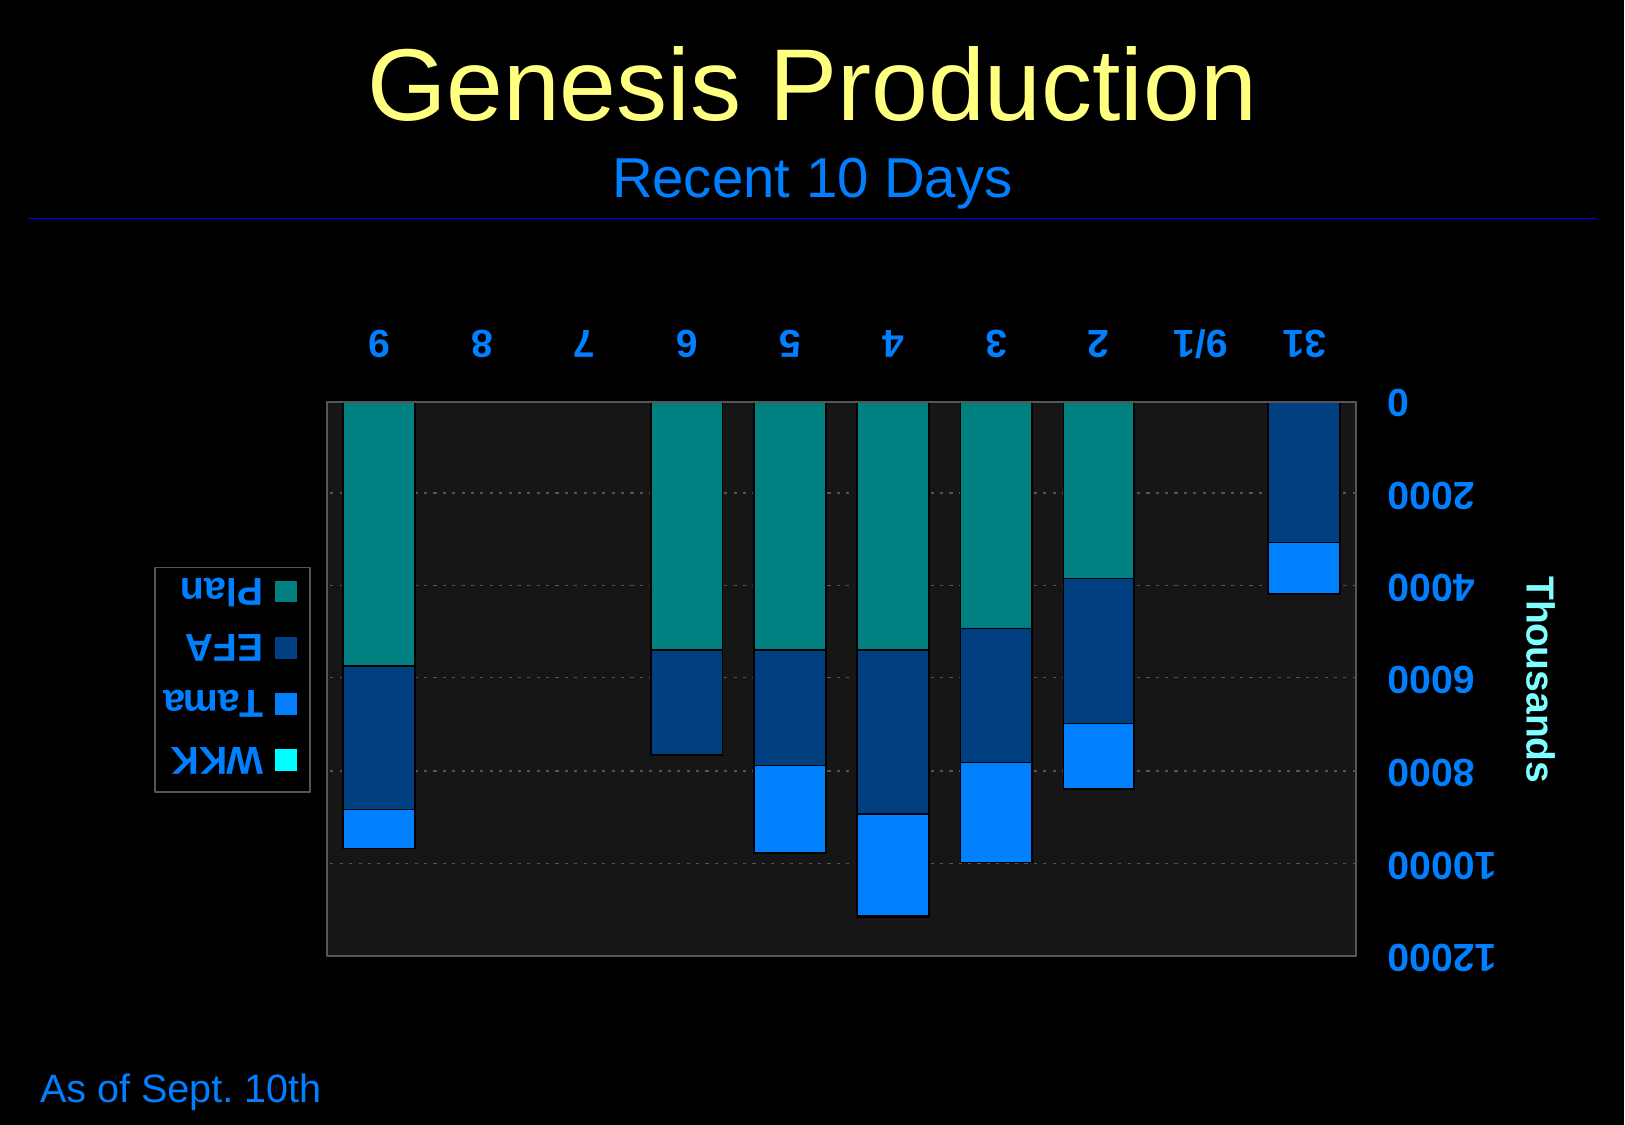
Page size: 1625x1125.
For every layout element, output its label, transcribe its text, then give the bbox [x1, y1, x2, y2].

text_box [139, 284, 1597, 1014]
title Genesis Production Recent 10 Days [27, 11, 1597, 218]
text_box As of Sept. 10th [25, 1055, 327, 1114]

About this exercise: Write out exactly the lines from the line containing "For every layout" to the end of the listing above, both included, and nothing else.

Expected answer:
For every layout element, output its label, transcribe its text, then give the bbox [x1, y1, x2, y2].

text_box [139, 284, 1597, 1014]
title Genesis Production Recent 10 Days [27, 11, 1597, 218]
text_box As of Sept. 10th [25, 1055, 327, 1114]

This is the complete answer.